Posted on April 27, 2010. Filed under: Uncategorized |

I love kids – mine especially. But in the last year, I’ve had a growing problem with the kids next door. Not that there’s anything wrong with the kids themselves – I guess my problem is with the lack of supervision the kids are given.

Ranging in age from first grade down to two, the family has three children. Their backyard is fenced in. Yet, the kids aren’t.

A few weeks ago, sitting in my office in the lower level of a tri-level house, I heard something outside the window, which sits about two feet directly behind my head. I turned around to find a face staring at me at eye level, nose pressed against the pane. Before it registered who this was, or that it was even a child, I gasped from the startle. Before I could react at all, the little boy slammed his hand against the window. POW!

Now, you have to realize how quickly all of this happened. My immediate reaction to the POW and the fact that someone was on the opposite side of the window was to duck. Yep, my instincts screamed for me to take cover – the first thing that came to mind was that I was being shot at (by a two year old – I know, dumb). But it was startling.

Once I realized who it was, I came out from under my cover and told the child to go home.

In telling my husband about it, he recanted his experience the day before. While driving home, he turned the corner on the street in the subdivision where we live. A truck was ahead of him, which slowed to a crawl. Before he knew it, they were at a dead stop. In the street in front of the truck was the two year old, this time on a little trike. Smack in the middle of the street and not moving. After a few minutes, the oldest child ran out to the street and pulled him back into their driveway. No where was a parent to be found.

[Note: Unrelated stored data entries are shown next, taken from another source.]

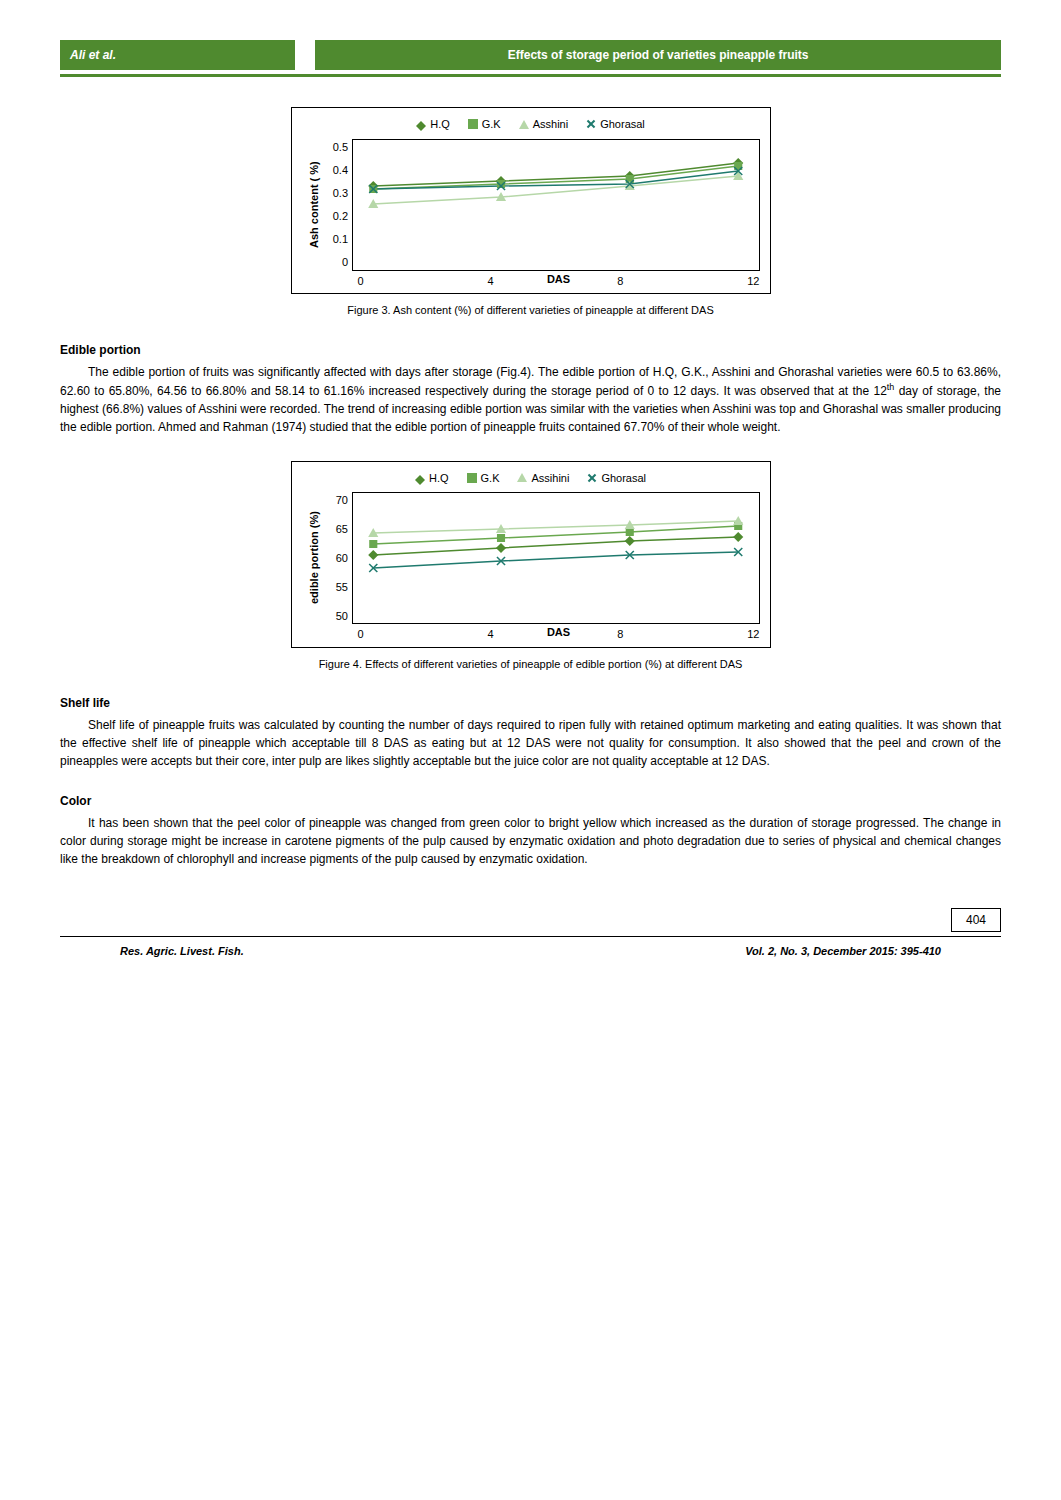Ali et al.
Effects of storage period of varieties pineapple fruits
H.Q G.K Asshini Ghorasal
Ash content ( %)
0.5
0.4
0.3
0.2
0.1
0
0
4
DAS
8
12
Figure 3. Ash content (%) of different varieties of pineapple at different DAS
Edible portion
The edible portion of fruits was significantly affected with days after storage (Fig.4). The edible portion of H.Q, G.K., Asshini and Ghorashal varieties were 60.5 to 63.86%, 62.60 to 65.80%, 64.56 to 66.80% and 58.14 to 61.16% increased respectively during the storage period of 0 to 12 days. It was observed that at the 12th day of storage, the highest (66.8%) values of Asshini were recorded. The trend of increasing edible portion was similar with the varieties when Asshini was top and Ghorashal was smaller producing the edible portion. Ahmed and Rahman (1974) studied that the edible portion of pineapple fruits contained 67.70% of their whole weight.
H.Q G.K Assihini Ghorasal
edible portion (%)
70
65
60
55
50
0
4
DAS
8
12
Figure 4. Effects of different varieties of pineapple of edible portion (%) at different DAS
Shelf life
Shelf life of pineapple fruits was calculated by counting the number of days required to ripen fully with retained optimum marketing and eating qualities. It was shown that the effective shelf life of pineapple which acceptable till 8 DAS as eating but at 12 DAS were not quality for consumption. It also showed that the peel and crown of the pineapples were accepts but their core, inter pulp are likes slightly acceptable but the juice color are not quality acceptable at 12 DAS.
Color
It has been shown that the peel color of pineapple was changed from green color to bright yellow which increased as the duration of storage progressed. The change in color during storage might be increase in carotene pigments of the pulp caused by enzymatic oxidation and photo degradation due to series of physical and chemical changes like the breakdown of chlorophyll and increase pigments of the pulp caused by enzymatic oxidation.
404
Res. Agric. Livest. Fish.
Vol. 2, No. 3, December 2015: 395-410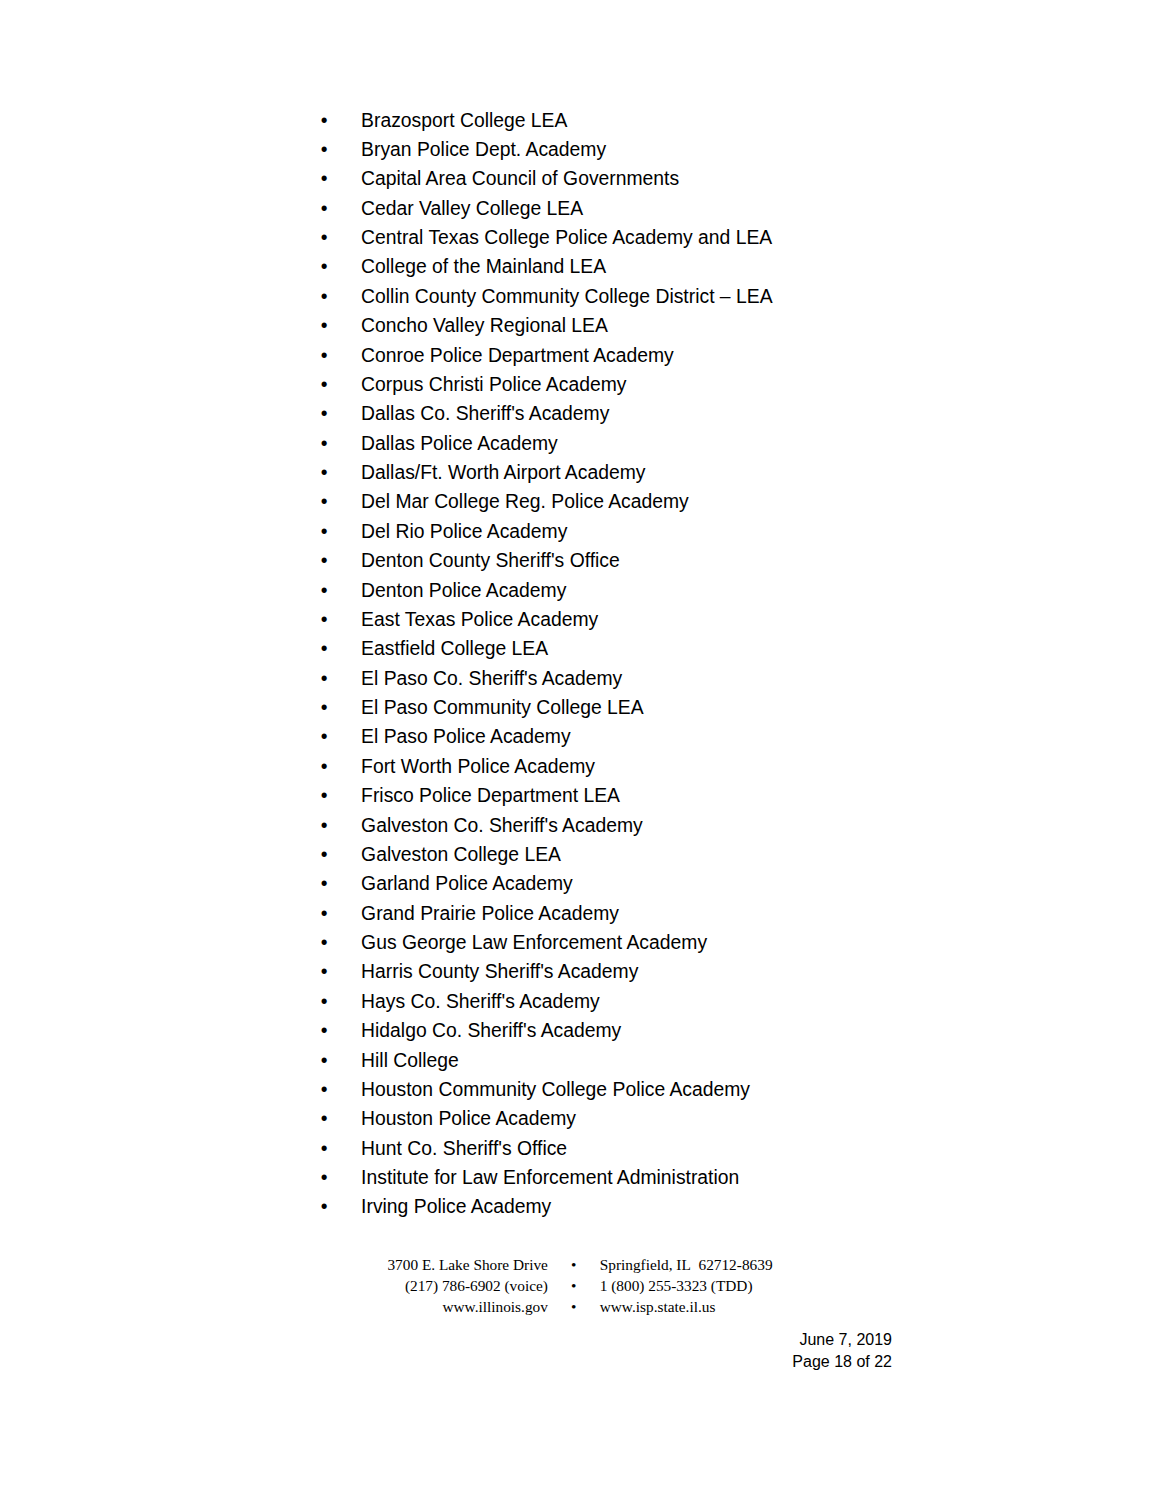Brazosport College LEA
Bryan Police Dept. Academy
Capital Area Council of Governments
Cedar Valley College LEA
Central Texas College Police Academy and LEA
College of the Mainland LEA
Collin County Community College District – LEA
Concho Valley Regional LEA
Conroe Police Department Academy
Corpus Christi Police Academy
Dallas Co. Sheriff's Academy
Dallas Police Academy
Dallas/Ft. Worth Airport Academy
Del Mar College Reg. Police Academy
Del Rio Police Academy
Denton County Sheriff's Office
Denton Police Academy
East Texas Police Academy
Eastfield College LEA
El Paso Co. Sheriff's Academy
El Paso Community College LEA
El Paso Police Academy
Fort Worth Police Academy
Frisco Police Department LEA
Galveston Co. Sheriff's Academy
Galveston College LEA
Garland Police Academy
Grand Prairie Police Academy
Gus George Law Enforcement Academy
Harris County Sheriff's Academy
Hays Co. Sheriff's Academy
Hidalgo Co. Sheriff's Academy
Hill College
Houston Community College Police Academy
Houston Police Academy
Hunt Co. Sheriff's Office
Institute for Law Enforcement Administration
Irving Police Academy
| 3700 E. Lake Shore Drive | • | Springfield, IL 62712-8639 |
| (217) 786-6902 (voice) | • | 1 (800) 255-3323 (TDD) |
| www.illinois.gov | • | www.isp.state.il.us |
June 7, 2019
Page 18 of 22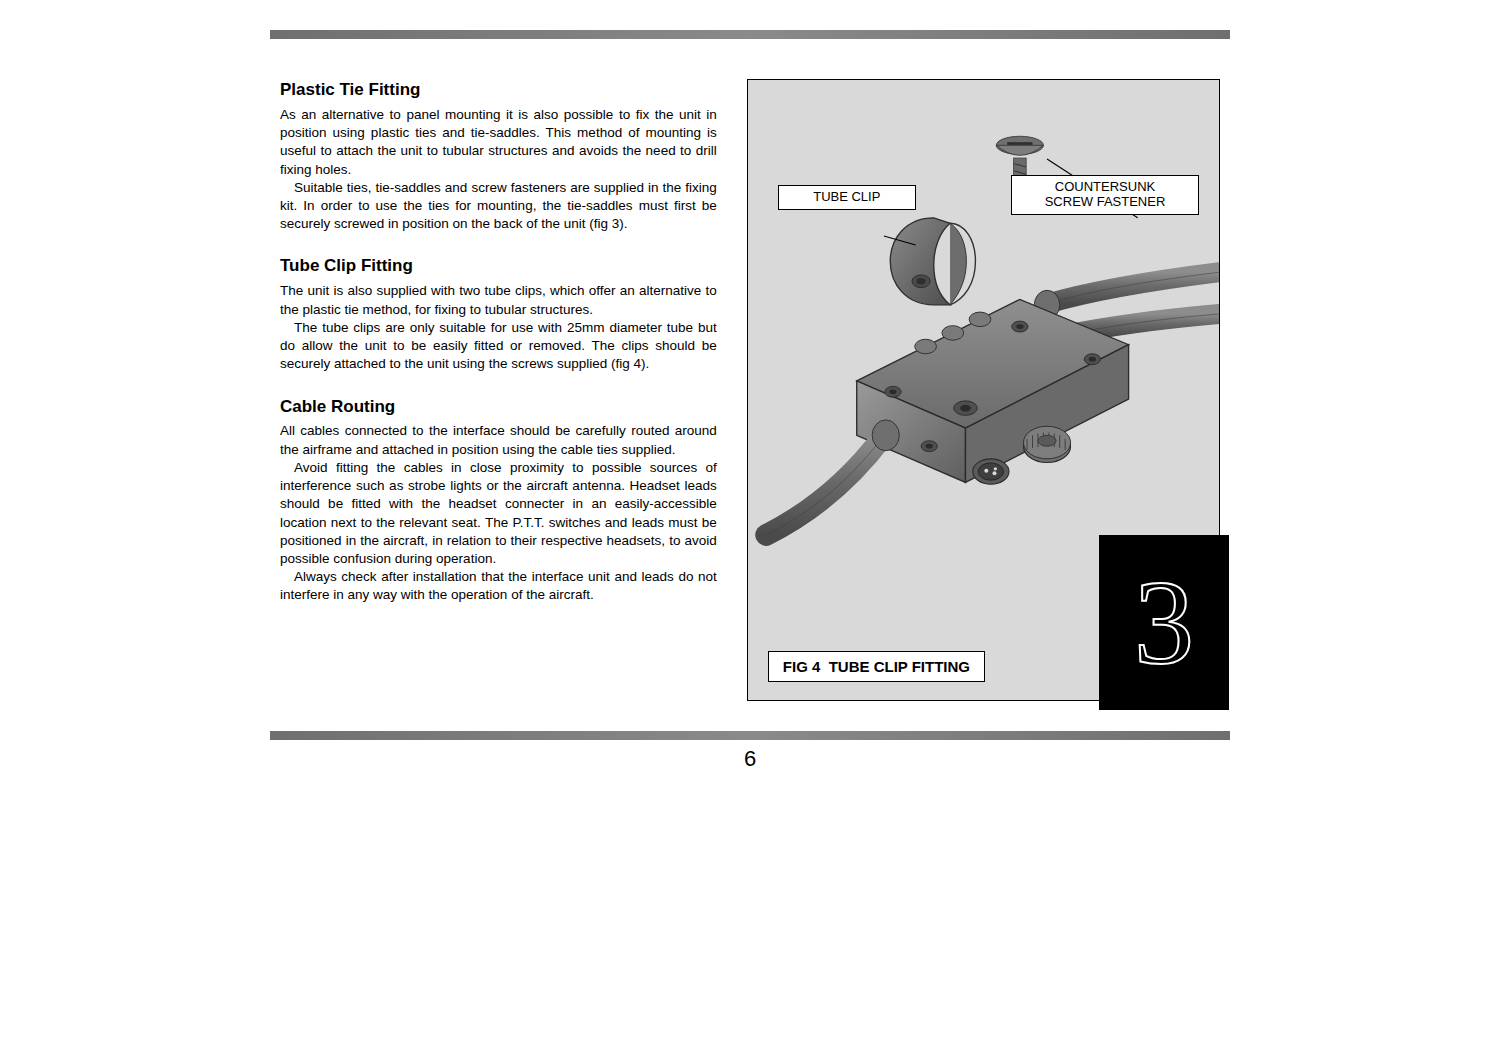Plastic Tie Fitting
As an alternative to panel mounting it is also possible to fix the unit in position using plastic ties and tie-saddles. This method of mounting is useful to attach the unit to tubular structures and avoids the need to drill fixing holes.
Suitable ties, tie-saddles and screw fasteners are supplied in the fixing kit. In order to use the ties for mounting, the tie-saddles must first be securely screwed in position on the back of the unit (fig 3).
Tube Clip Fitting
The unit is also supplied with two tube clips, which offer an alternative to the plastic tie method, for fixing to tubular structures.
The tube clips are only suitable for use with 25mm diameter tube but do allow the unit to be easily fitted or removed. The clips should be securely attached to the unit using the screws supplied (fig 4).
Cable Routing
All cables connected to the interface should be carefully routed around the airframe and attached in position using the cable ties supplied.
Avoid fitting the cables in close proximity to possible sources of interference such as strobe lights or the aircraft antenna. Headset leads should be fitted with the headset connecter in an easily-accessible location next to the relevant seat. The P.T.T. switches and leads must be positioned in the aircraft, in relation to their respective headsets, to avoid possible confusion during operation.
Always check after installation that the interface unit and leads do not interfere in any way with the operation of the aircraft.
TUBE CLIP
COUNTERSUNK
SCREW FASTENER
FIG 4 TUBE CLIP FITTING
3
6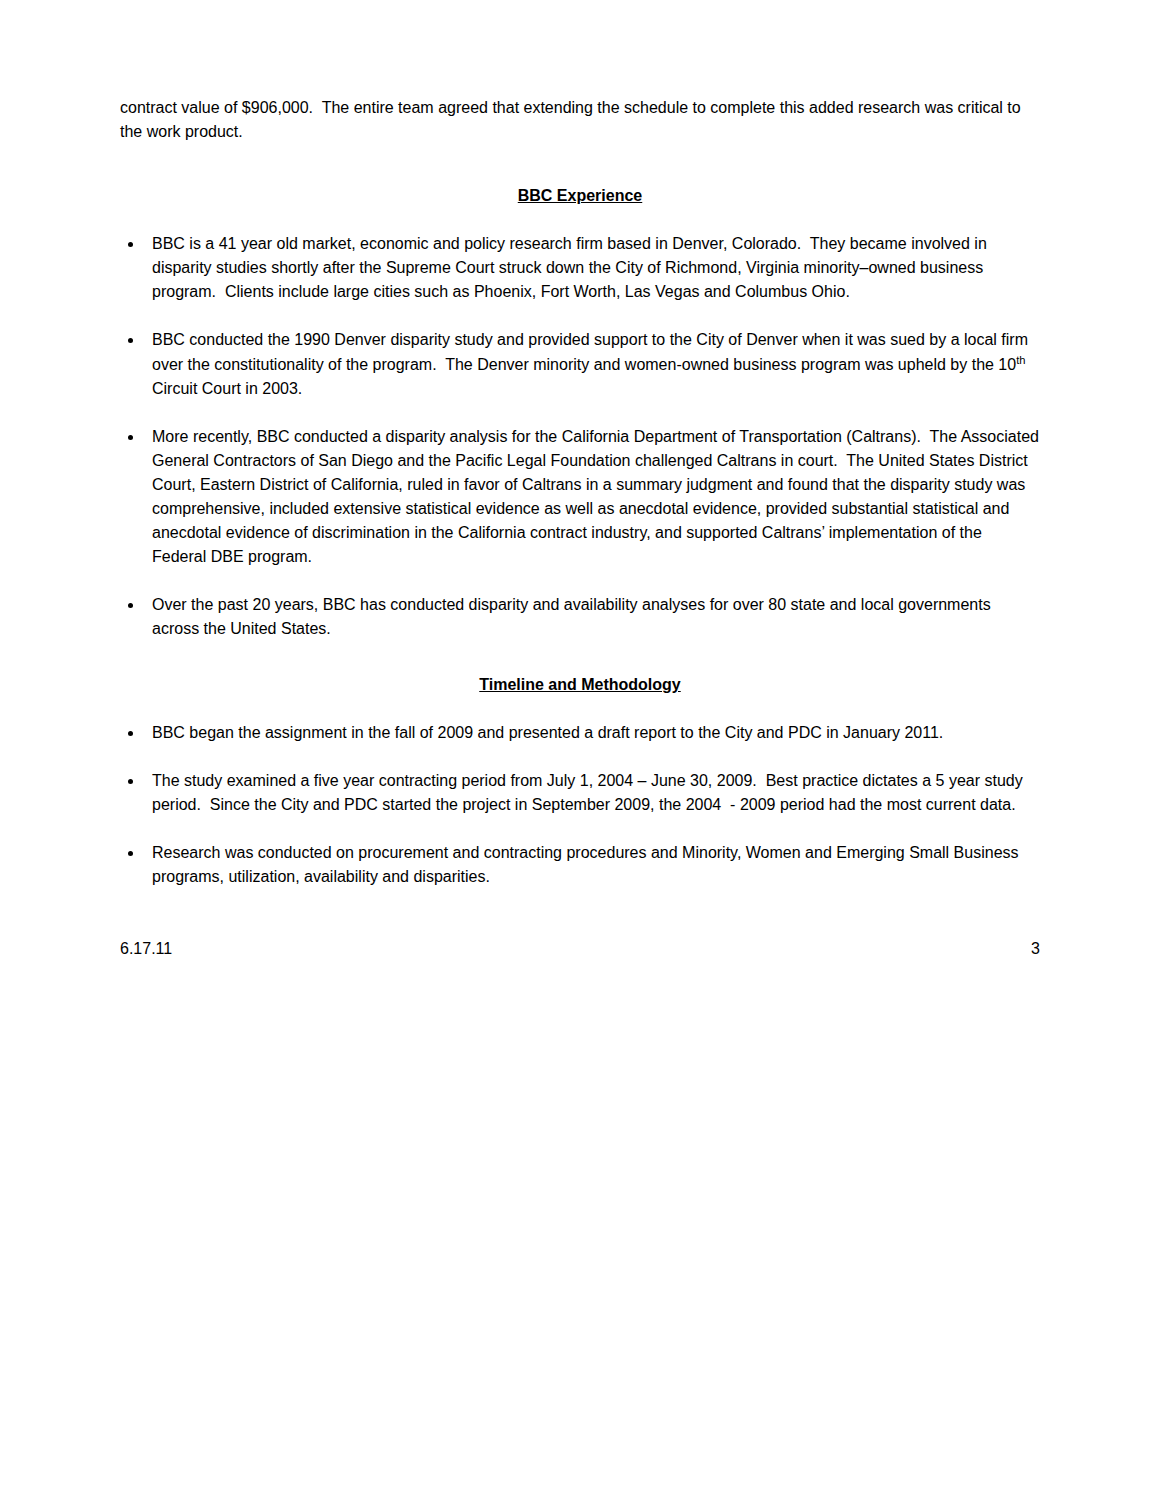contract value of $906,000. The entire team agreed that extending the schedule to complete this added research was critical to the work product.
BBC Experience
BBC is a 41 year old market, economic and policy research firm based in Denver, Colorado. They became involved in disparity studies shortly after the Supreme Court struck down the City of Richmond, Virginia minority–owned business program. Clients include large cities such as Phoenix, Fort Worth, Las Vegas and Columbus Ohio.
BBC conducted the 1990 Denver disparity study and provided support to the City of Denver when it was sued by a local firm over the constitutionality of the program. The Denver minority and women-owned business program was upheld by the 10th Circuit Court in 2003.
More recently, BBC conducted a disparity analysis for the California Department of Transportation (Caltrans). The Associated General Contractors of San Diego and the Pacific Legal Foundation challenged Caltrans in court. The United States District Court, Eastern District of California, ruled in favor of Caltrans in a summary judgment and found that the disparity study was comprehensive, included extensive statistical evidence as well as anecdotal evidence, provided substantial statistical and anecdotal evidence of discrimination in the California contract industry, and supported Caltrans’ implementation of the Federal DBE program.
Over the past 20 years, BBC has conducted disparity and availability analyses for over 80 state and local governments across the United States.
Timeline and Methodology
BBC began the assignment in the fall of 2009 and presented a draft report to the City and PDC in January 2011.
The study examined a five year contracting period from July 1, 2004 – June 30, 2009. Best practice dictates a 5 year study period. Since the City and PDC started the project in September 2009, the 2004 - 2009 period had the most current data.
Research was conducted on procurement and contracting procedures and Minority, Women and Emerging Small Business programs, utilization, availability and disparities.
6.17.11 3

Last weekend, I went outside to light the grill and one of their five miniature dobermans was standing in our backyard. He started barking at me and charged toward me. That didn’t surprise me because the dogs have roamed the neighborhood and the streets for a year. I’m surprised one of them hasn’t been hit by a car yet.

Last night, I went out to light the grill and saw a pair of boxing gloves in our yard, each sitting six or eight feet  away from each other – one by the tree, one by the pool. The neighbor’s shed was wide open and toys galore were spilled out of its door. Obviously, they decided to take their fun into my yard, as well.

The boxing gloves are now mine. They will be missed, because they’re nice gloves – adult gloves – and probably belong to their father.

Good fences make good neighbors. They have a fence. It’s not working. I shouldn’t have to worry about children peering in the window at me. We shouldn’t have to stop in the street because a child isn’t being watched. I shouldn’t be barked at and threatened by another family’s pet when I’m in my own yard. And there’s no reason at all for me to be picking up other people’s belongings in my backyard.

So it now looks like we have to get a fence. Not to keep our children and dog where they belong, but to keep our neighbor’s kids out of where they don’t belong.  Good fences might indeed make good neighbors, but only if it’s a good fence and parents make sure it’s working.

I didn’t want to be this kind of neighbor. I didn’t want them to be, either.